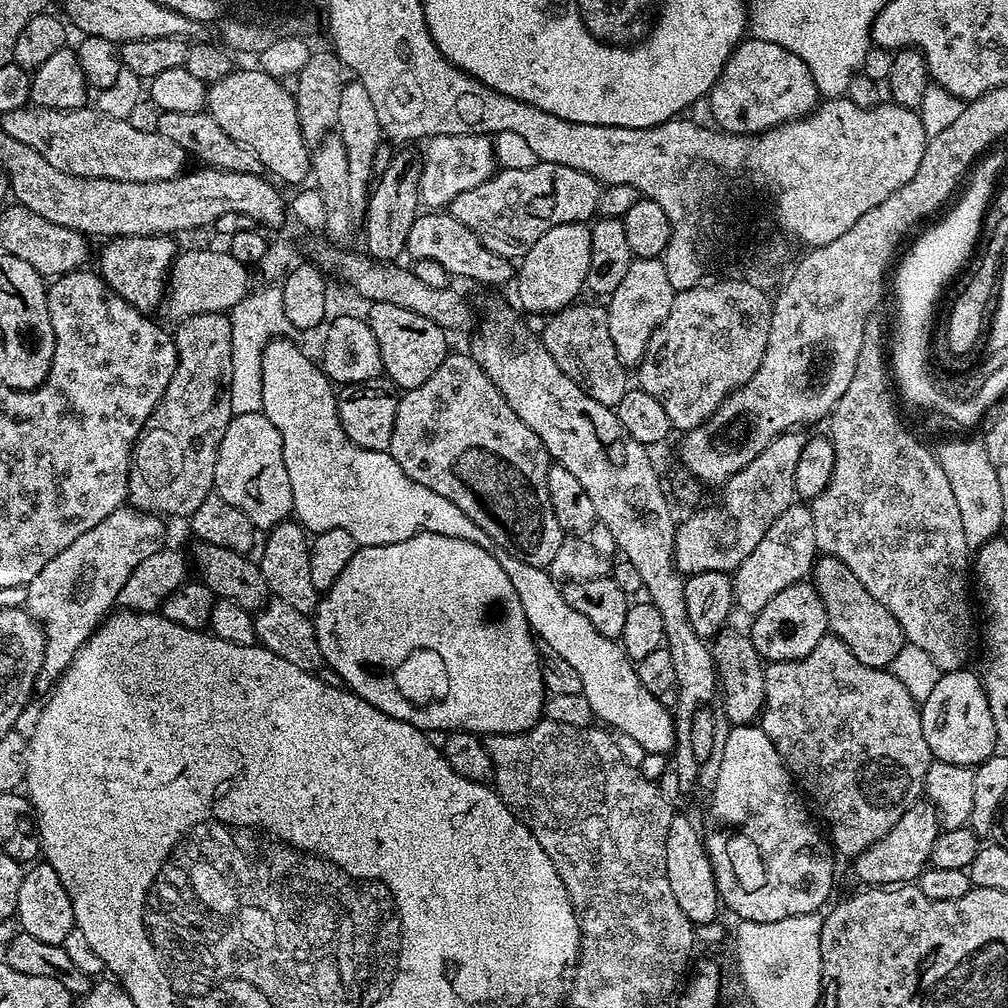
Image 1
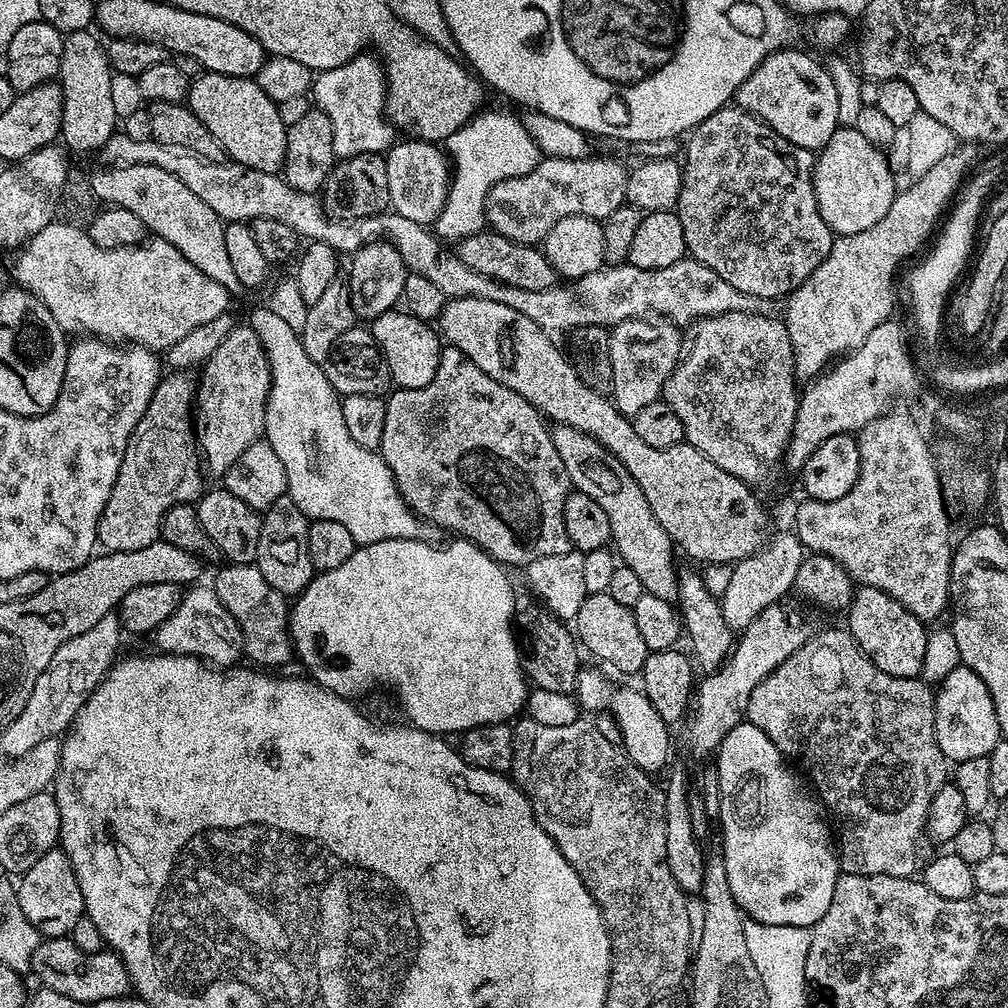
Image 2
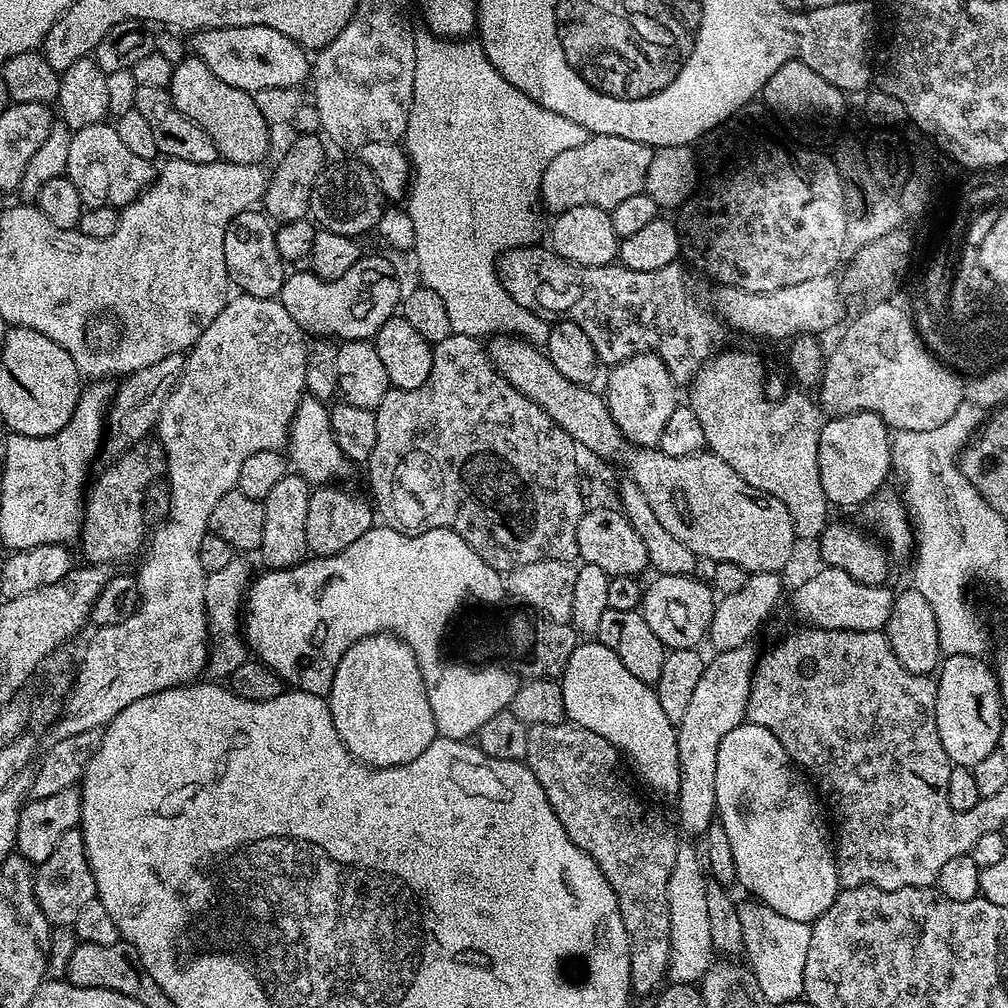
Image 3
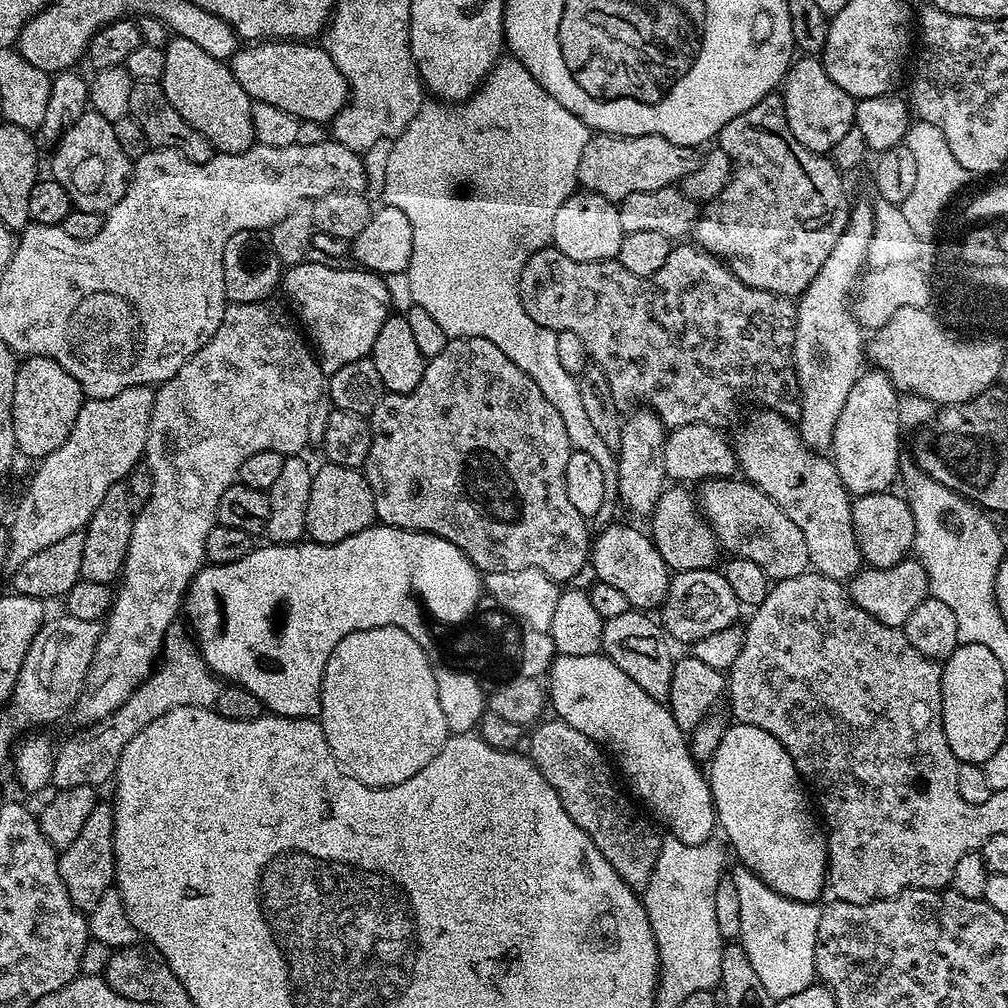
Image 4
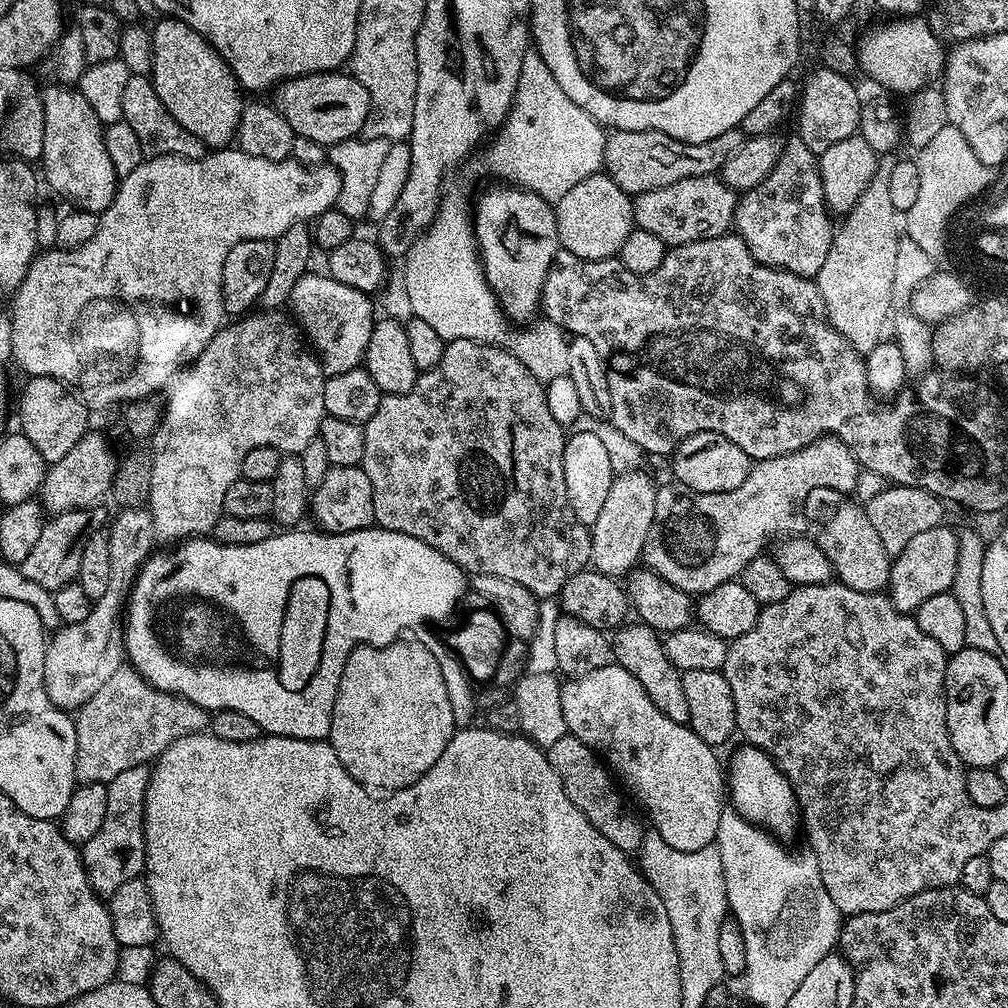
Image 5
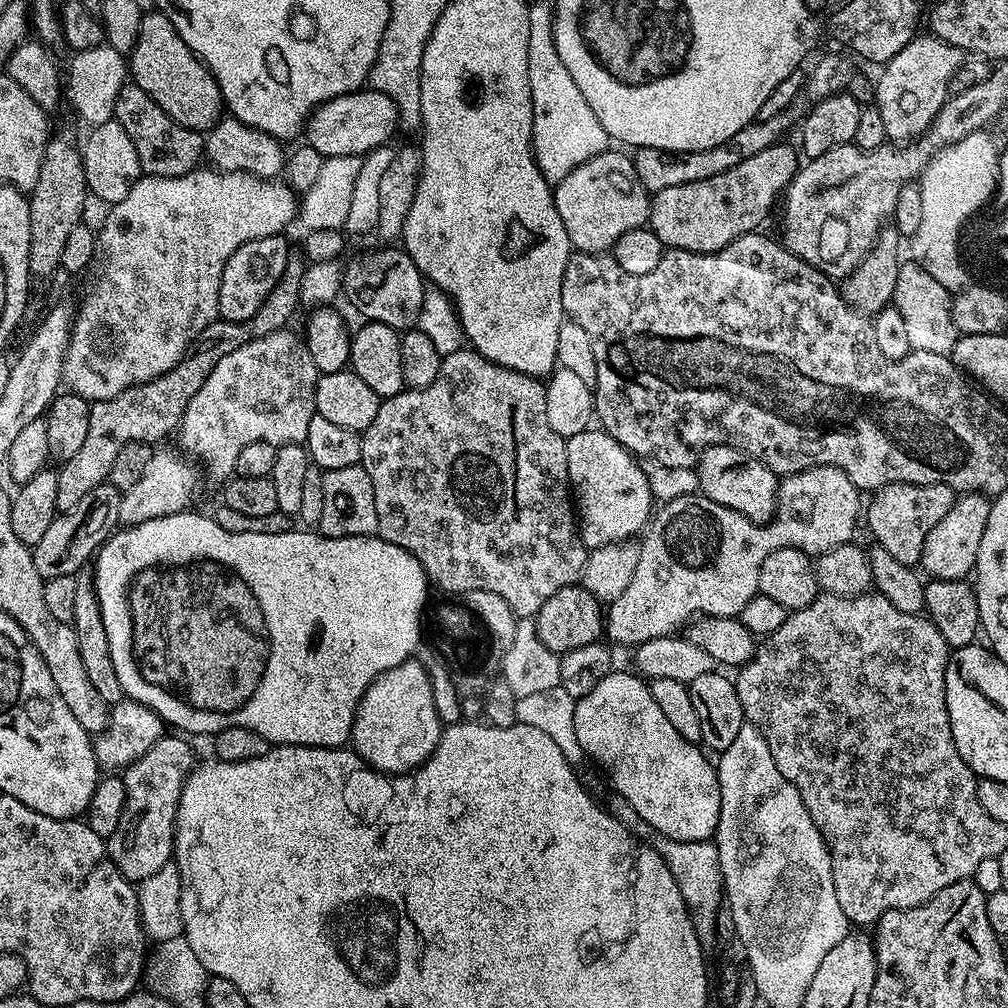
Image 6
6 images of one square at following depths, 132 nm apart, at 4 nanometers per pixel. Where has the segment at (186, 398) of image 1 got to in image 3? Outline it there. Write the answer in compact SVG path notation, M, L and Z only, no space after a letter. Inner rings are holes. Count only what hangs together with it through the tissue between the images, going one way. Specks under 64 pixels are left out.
M145 438L132 445L132 447L121 453L113 462L110 468L106 469L100 477L91 485L86 496L84 505L84 527L80 529L78 547L84 551L85 561L88 564L99 564L101 566L113 566L119 560L132 556L136 551L141 551L146 540L146 525L144 523L144 491L148 489L155 480L161 479L166 472L166 457L164 448L160 445L159 439Z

=======

TASK GOAL |
Give the lines of the entries above exactly as they appear, leaving out each picture.

ANSWER SECTION |
Image 1
Image 2
Image 3
Image 4
Image 5
Image 6
6 images of one square at following depths, 132 nm apart, at 4 nanometers per pixel. Where has the segment at (186, 398) of image 1 got to in image 3? Outline it there. Write the answer in compact SVG path notation, M, L and Z only, no space after a letter. Inner rings are holes. Count only what hangs together with it through the tissue between the images, going one way. Specks under 64 pixels are left out.
M145 438L132 445L132 447L121 453L113 462L110 468L106 469L100 477L91 485L86 496L84 505L84 527L80 529L78 547L84 551L85 561L88 564L99 564L101 566L113 566L119 560L132 556L136 551L141 551L146 540L146 525L144 523L144 491L148 489L155 480L161 479L166 472L166 457L164 448L160 445L159 439Z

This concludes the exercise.